* _Study text_

---+---

----- Original Message -----
From: "Henri Yandell" <[EMAIL PROTECTED]>
To: "Jakarta Commons Developers List" <[EMAIL PROTECTED]>;
"Morgan Delagrange" <[EMAIL PROTECTED]>
Sent: Thursday, February 28, 2002 12:48 PM
Subject: Re: [COLLECTIONS] Comparator observations


>
>
> On Thu, 28 Feb 2002, Morgan Delagrange wrote:
>
> > First, I'm not sure all of these Comparators are generic enough to
include
> > in Collections.  ComparableComparator and ReverseComparator seem to be
right
> > on.  NumericStringComparator, PackageNameComparator, and UrlComparator
seem
> > too specific for Collections though.
>
> Agreed. Should UrlComparator live with Url?

I guess.  It seems like a class with limited usefulness, which I tried to
flesh out in my email to Michael from a few minutes ago.

> The other two I guess are more
> Util stuff? Hard to package them. I solved it by having all my comparators
> in a compare pacakge.

How about I just re-add UrlComparator and NumericStringComparator to Util
for now, and we can go from there?

---+---

* _Exercise description_
According to the email about comparators, which two Comparators does Morgan Delagrange say seem right on for Collections? The material that follows comes from a different source than the email about comparators.

---+---

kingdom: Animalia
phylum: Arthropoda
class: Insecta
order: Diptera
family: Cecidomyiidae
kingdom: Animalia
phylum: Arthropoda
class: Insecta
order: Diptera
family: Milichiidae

---+---

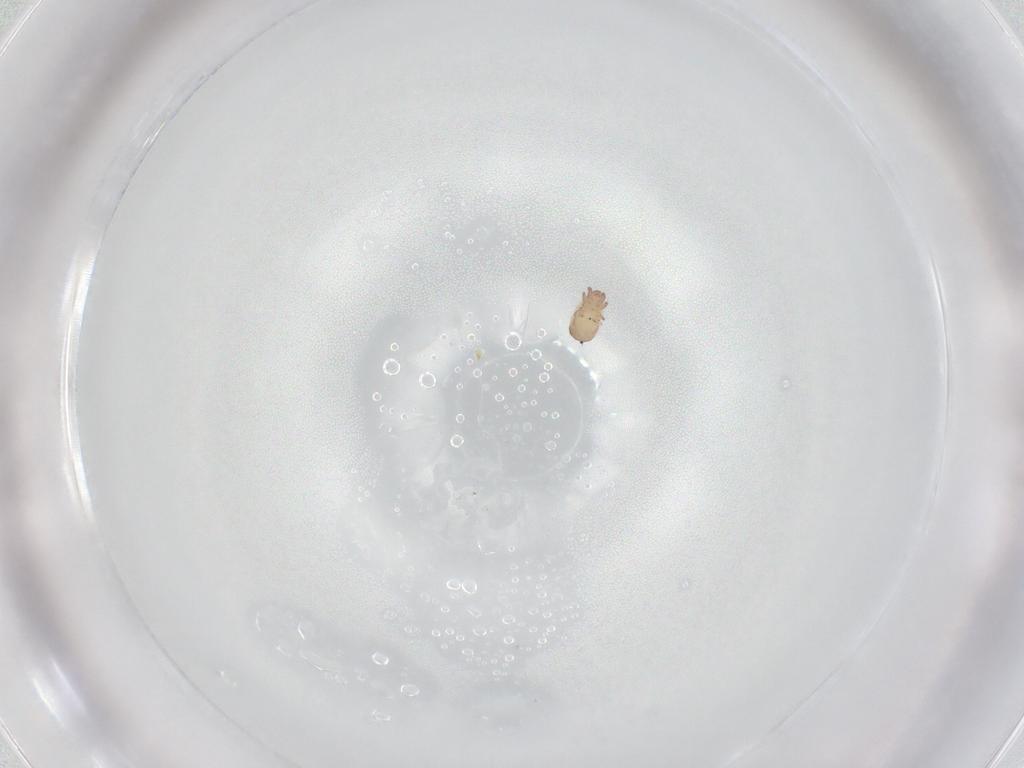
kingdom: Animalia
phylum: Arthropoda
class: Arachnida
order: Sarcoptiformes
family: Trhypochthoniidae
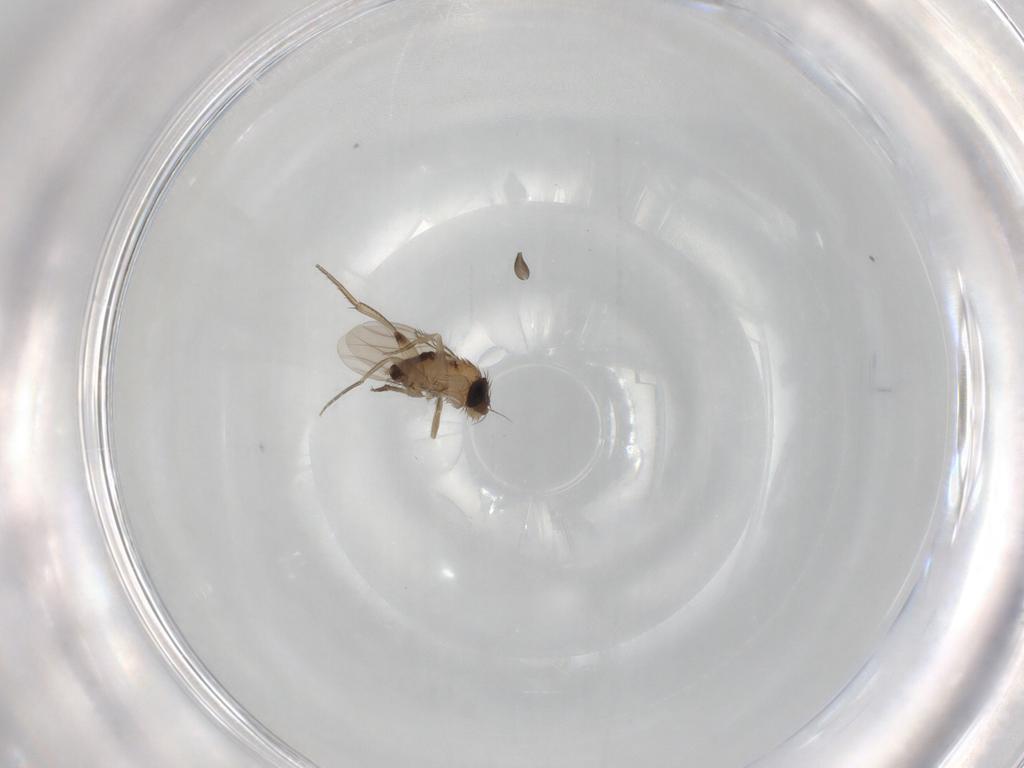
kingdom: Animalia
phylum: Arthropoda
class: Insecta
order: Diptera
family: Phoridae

---+---

* _Response_
ComparableComparator and ReverseComparator.